Federal Minister of Labour and Productivity
- In office 10 February 2010 – 17 March 2010
- Preceded by: Adetokunbo Kayode
- Succeeded by: Chukwuemeka Ngozichineke Wogu

Personal details
- Born: 12 November 1954 (age 71) Jigawa State, Nigeria

= Ibrahim Kazaure =

Nigerian politician (born 1954)

Ibrahim Kazaure (born 12 November 1954) was a Nigerian senator in the Nigerian Third Republic and Nigerian Ambassador to the Kingdom of Saudi Arabia who was briefly Federal Minister of Labour and Productivity in 2010.

==Early life and education==
Kazaure was born in Jigawa State on 12 November 1954, and gained a national diploma in building and civil engineering.

==Political career==
He became the Commissioner for Education in Kano State in 1983. He was elected to the Senate in the Nigerian Third Republic, serving as the Majority Whip. He was the Nigerian Ambassador to Saudi Arabia between 2003 and 2007.

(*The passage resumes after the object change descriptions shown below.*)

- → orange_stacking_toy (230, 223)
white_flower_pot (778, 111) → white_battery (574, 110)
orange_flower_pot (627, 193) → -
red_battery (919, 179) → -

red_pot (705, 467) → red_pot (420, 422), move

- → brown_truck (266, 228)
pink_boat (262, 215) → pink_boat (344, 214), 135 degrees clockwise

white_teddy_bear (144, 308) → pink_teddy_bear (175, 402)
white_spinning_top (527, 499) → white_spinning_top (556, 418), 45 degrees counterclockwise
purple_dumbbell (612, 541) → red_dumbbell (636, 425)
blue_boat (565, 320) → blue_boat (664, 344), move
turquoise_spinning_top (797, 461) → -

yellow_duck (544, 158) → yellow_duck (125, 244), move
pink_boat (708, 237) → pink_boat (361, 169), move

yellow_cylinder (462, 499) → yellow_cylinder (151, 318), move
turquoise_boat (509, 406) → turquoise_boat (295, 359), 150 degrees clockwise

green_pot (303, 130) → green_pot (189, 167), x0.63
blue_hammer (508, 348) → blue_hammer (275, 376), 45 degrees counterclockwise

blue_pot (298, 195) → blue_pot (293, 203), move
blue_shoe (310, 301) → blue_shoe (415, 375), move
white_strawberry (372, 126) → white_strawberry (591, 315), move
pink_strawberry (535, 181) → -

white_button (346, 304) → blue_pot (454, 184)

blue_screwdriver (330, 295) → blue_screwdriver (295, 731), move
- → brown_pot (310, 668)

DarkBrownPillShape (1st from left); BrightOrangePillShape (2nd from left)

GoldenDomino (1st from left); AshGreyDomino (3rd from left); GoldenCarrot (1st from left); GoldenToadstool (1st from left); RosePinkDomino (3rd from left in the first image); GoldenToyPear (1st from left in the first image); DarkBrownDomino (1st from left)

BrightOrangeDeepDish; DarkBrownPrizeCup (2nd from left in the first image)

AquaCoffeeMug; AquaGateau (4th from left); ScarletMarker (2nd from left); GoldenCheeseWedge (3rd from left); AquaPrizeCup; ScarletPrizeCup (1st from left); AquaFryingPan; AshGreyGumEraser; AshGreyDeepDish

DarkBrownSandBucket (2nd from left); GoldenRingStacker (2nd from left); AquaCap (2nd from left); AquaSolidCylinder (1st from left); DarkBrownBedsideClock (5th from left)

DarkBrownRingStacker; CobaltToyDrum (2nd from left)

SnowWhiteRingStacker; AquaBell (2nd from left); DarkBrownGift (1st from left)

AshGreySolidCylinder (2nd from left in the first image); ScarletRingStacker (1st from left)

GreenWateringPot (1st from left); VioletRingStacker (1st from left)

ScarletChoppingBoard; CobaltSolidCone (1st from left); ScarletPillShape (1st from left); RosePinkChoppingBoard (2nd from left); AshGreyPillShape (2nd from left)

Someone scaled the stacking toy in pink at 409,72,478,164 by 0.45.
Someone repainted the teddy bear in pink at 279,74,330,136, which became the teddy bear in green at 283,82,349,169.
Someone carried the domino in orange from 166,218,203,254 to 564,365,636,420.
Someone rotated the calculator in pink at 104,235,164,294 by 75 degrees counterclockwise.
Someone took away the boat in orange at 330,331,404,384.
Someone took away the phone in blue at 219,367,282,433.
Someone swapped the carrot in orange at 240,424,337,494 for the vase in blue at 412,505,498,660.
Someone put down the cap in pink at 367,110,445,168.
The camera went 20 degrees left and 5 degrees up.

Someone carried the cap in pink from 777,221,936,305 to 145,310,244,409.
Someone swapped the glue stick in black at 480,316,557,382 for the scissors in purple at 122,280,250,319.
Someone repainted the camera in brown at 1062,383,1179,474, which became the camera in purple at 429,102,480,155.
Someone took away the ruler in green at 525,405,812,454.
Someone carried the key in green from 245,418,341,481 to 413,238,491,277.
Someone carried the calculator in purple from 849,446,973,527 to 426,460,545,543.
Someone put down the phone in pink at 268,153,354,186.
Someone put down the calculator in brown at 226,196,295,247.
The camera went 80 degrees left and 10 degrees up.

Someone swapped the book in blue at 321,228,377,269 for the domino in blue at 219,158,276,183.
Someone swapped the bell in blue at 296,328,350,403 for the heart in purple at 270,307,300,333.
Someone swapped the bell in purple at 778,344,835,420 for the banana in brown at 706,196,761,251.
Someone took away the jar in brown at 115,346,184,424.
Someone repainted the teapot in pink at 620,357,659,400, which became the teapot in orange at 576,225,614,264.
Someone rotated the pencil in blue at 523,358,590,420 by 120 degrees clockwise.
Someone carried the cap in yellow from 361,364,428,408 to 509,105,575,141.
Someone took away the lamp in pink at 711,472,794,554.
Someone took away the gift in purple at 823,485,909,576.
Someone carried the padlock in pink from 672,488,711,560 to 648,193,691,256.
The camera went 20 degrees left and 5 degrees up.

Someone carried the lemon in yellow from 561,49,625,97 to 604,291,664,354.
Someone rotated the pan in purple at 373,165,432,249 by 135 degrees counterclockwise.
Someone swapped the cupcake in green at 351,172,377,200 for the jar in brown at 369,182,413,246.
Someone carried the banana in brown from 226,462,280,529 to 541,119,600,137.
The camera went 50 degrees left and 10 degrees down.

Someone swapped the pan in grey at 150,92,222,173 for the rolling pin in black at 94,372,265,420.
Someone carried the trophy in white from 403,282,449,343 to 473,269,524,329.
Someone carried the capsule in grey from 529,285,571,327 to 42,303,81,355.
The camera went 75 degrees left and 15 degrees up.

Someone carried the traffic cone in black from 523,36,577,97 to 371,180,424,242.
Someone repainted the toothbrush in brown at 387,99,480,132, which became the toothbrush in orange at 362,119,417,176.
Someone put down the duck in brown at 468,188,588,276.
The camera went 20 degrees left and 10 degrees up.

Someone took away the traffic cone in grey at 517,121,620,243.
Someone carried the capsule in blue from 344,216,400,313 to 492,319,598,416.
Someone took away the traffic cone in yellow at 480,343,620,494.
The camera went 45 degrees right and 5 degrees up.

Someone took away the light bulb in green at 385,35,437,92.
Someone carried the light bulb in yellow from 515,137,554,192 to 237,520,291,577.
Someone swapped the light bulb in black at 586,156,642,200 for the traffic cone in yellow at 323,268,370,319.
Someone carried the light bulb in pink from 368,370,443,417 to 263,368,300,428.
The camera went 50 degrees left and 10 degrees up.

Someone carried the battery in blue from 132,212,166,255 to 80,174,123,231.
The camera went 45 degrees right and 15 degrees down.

He was appointed the Minister of Special Duties by president Umaru Yar'Adua in December 2008. He was appointed Minister of Labour and Productivity on 10 February 2010, when acting president Goodluck Jonathan moved Adetokunbo Kayode to the Ministry of Justice. He left office on 17 March 2010 when acting president Goodluck Jonathan dissolved his cabinet.